>> begin Data provided

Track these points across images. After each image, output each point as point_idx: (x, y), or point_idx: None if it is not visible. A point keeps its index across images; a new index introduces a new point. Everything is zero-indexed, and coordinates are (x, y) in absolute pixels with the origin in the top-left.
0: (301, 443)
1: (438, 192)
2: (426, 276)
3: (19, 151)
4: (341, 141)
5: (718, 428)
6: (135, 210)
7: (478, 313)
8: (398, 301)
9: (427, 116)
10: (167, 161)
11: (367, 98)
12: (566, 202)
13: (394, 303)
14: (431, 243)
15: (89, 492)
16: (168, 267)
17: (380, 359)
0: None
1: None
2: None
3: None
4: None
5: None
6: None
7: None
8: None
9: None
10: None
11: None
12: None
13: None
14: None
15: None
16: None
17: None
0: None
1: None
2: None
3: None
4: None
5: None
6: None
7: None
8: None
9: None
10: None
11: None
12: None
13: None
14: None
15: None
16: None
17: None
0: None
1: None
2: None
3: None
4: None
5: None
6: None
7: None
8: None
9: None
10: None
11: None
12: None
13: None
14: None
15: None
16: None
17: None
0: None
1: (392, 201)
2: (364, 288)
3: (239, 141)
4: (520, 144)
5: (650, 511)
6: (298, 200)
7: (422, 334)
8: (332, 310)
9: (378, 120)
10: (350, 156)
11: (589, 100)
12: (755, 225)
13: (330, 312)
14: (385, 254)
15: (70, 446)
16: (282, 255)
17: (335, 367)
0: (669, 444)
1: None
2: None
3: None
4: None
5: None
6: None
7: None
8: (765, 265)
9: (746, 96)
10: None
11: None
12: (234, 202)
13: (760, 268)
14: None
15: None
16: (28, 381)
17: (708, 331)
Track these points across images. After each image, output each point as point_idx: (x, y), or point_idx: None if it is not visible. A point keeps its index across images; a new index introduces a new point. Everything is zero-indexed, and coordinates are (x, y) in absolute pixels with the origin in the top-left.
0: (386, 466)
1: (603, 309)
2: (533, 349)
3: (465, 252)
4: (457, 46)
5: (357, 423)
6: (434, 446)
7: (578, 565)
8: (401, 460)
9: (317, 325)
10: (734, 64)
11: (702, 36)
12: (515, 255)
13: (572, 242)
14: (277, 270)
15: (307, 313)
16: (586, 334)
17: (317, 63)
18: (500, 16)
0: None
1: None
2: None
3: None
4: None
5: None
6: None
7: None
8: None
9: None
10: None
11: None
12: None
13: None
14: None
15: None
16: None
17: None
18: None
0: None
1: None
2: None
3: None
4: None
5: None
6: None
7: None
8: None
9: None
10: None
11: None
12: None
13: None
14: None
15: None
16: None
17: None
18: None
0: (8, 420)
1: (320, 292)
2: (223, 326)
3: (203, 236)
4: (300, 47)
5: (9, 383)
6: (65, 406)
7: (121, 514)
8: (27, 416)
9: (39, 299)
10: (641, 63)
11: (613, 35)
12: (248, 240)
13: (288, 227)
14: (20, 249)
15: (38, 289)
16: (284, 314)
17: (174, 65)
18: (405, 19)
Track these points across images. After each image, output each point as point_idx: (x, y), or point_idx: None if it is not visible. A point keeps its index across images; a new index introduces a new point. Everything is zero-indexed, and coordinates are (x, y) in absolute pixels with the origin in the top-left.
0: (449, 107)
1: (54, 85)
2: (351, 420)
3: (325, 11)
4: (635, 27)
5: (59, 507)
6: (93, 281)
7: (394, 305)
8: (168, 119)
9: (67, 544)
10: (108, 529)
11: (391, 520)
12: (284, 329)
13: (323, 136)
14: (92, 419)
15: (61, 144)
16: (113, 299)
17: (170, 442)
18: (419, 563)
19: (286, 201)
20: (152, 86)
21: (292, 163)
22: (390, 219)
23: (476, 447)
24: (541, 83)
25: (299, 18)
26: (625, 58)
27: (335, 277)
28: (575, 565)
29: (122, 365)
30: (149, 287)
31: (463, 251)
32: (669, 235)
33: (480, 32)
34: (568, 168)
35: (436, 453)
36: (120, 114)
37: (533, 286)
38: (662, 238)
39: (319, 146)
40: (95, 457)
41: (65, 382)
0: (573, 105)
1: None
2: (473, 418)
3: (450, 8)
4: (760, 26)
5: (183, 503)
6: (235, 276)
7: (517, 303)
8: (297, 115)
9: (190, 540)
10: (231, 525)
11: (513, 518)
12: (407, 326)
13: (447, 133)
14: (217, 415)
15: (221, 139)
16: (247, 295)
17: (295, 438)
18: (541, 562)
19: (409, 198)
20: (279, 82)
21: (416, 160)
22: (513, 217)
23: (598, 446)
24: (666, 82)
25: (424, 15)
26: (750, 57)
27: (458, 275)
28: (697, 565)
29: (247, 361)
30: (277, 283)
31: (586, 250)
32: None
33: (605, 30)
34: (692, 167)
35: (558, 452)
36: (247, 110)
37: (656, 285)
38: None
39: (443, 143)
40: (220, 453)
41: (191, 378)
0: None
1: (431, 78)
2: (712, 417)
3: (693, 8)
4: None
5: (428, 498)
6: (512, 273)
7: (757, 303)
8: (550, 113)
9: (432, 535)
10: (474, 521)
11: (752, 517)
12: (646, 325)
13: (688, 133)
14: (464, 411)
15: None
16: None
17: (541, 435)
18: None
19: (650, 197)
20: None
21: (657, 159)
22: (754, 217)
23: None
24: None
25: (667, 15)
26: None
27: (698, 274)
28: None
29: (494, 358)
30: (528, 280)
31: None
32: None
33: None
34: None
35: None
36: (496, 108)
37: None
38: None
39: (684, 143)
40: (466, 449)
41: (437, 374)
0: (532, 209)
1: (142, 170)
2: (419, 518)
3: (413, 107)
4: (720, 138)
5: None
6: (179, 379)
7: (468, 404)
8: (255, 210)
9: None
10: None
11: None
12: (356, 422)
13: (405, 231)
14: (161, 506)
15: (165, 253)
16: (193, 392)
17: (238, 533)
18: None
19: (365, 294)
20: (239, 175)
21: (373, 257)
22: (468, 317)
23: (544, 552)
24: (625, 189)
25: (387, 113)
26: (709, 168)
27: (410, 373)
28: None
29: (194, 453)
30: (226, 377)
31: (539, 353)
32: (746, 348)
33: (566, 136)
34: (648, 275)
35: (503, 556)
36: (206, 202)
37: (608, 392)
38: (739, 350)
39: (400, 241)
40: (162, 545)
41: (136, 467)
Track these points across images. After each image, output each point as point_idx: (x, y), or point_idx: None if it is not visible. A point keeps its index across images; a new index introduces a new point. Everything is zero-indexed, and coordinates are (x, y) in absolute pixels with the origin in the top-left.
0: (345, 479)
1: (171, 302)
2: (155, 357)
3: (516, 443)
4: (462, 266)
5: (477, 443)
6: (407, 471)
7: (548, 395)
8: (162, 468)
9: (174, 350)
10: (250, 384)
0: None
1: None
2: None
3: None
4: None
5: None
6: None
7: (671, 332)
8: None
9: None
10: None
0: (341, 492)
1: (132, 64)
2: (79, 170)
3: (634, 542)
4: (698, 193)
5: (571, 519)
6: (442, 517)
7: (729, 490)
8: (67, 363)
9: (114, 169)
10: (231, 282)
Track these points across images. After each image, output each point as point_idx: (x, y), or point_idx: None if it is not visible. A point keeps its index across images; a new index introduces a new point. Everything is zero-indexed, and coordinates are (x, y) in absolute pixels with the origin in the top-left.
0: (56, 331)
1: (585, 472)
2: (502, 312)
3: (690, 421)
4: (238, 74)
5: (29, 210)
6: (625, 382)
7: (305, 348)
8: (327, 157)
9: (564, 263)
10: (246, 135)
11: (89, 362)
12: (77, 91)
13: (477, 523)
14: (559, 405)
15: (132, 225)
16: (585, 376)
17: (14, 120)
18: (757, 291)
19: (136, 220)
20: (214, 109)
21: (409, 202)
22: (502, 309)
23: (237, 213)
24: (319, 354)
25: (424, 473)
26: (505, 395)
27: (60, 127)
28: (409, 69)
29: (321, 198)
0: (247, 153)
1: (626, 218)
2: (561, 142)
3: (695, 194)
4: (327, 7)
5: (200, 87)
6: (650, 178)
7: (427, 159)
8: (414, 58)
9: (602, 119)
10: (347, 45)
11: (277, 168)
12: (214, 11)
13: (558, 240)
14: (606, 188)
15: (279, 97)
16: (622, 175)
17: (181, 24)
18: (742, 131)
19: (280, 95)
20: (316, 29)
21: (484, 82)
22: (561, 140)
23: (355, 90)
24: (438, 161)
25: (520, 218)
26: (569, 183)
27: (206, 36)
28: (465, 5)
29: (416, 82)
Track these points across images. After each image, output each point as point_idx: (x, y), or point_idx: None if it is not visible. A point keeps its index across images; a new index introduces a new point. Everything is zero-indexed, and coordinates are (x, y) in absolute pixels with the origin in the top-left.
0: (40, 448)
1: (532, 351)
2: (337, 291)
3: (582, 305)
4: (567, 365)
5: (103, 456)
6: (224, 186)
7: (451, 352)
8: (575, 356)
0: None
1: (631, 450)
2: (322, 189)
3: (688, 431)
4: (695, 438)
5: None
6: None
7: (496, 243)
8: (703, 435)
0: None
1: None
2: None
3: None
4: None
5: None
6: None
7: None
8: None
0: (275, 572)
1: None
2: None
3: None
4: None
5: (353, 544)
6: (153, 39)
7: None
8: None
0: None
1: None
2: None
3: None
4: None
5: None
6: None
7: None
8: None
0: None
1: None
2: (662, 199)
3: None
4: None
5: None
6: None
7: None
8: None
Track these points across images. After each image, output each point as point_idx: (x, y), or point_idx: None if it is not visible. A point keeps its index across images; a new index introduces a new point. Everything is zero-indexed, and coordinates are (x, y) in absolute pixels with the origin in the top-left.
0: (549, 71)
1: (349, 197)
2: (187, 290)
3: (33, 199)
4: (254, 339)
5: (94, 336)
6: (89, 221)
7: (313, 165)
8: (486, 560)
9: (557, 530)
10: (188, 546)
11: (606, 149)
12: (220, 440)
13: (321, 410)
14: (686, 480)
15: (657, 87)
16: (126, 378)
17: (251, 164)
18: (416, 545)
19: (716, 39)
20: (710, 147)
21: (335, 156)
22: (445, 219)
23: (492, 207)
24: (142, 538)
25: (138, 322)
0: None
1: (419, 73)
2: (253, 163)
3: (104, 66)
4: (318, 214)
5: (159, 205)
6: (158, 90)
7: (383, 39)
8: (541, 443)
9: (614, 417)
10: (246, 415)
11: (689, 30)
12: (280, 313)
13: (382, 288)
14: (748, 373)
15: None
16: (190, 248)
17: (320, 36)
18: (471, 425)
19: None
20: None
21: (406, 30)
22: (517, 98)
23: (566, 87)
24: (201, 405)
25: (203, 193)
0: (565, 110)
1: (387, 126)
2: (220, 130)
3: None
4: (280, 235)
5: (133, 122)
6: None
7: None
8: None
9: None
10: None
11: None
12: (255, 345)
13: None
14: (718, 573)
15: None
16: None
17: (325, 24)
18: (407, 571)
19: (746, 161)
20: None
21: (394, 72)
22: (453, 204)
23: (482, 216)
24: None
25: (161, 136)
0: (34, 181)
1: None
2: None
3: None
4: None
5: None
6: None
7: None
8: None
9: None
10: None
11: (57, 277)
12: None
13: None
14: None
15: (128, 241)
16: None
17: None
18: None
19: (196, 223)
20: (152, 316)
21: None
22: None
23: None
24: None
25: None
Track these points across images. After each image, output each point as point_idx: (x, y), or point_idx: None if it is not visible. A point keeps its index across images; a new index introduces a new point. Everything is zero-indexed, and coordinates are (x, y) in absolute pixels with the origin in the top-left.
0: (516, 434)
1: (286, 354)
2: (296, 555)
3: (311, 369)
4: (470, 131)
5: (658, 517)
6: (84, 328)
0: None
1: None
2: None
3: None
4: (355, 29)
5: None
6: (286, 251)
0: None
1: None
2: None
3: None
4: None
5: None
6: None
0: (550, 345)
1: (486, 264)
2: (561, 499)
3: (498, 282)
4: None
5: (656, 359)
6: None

>> end Data provided

-- What you have to do --
Quote the stretch of the data from its start through the line containing "14: (385, 254)", keeping both ends.

-- The completed task --
Track these points across images. After each image, output each point as point_idx: (x, y), or point_idx: None if it is not visible. A point keeps its index across images; a new index introduces a new point. Everything is zero-indexed, and coordinates are (x, y) in absolute pixels with the origin in the top-left.
0: (301, 443)
1: (438, 192)
2: (426, 276)
3: (19, 151)
4: (341, 141)
5: (718, 428)
6: (135, 210)
7: (478, 313)
8: (398, 301)
9: (427, 116)
10: (167, 161)
11: (367, 98)
12: (566, 202)
13: (394, 303)
14: (431, 243)
15: (89, 492)
16: (168, 267)
17: (380, 359)
0: None
1: None
2: None
3: None
4: None
5: None
6: None
7: None
8: None
9: None
10: None
11: None
12: None
13: None
14: None
15: None
16: None
17: None
0: None
1: None
2: None
3: None
4: None
5: None
6: None
7: None
8: None
9: None
10: None
11: None
12: None
13: None
14: None
15: None
16: None
17: None
0: None
1: None
2: None
3: None
4: None
5: None
6: None
7: None
8: None
9: None
10: None
11: None
12: None
13: None
14: None
15: None
16: None
17: None
0: None
1: (392, 201)
2: (364, 288)
3: (239, 141)
4: (520, 144)
5: (650, 511)
6: (298, 200)
7: (422, 334)
8: (332, 310)
9: (378, 120)
10: (350, 156)
11: (589, 100)
12: (755, 225)
13: (330, 312)
14: (385, 254)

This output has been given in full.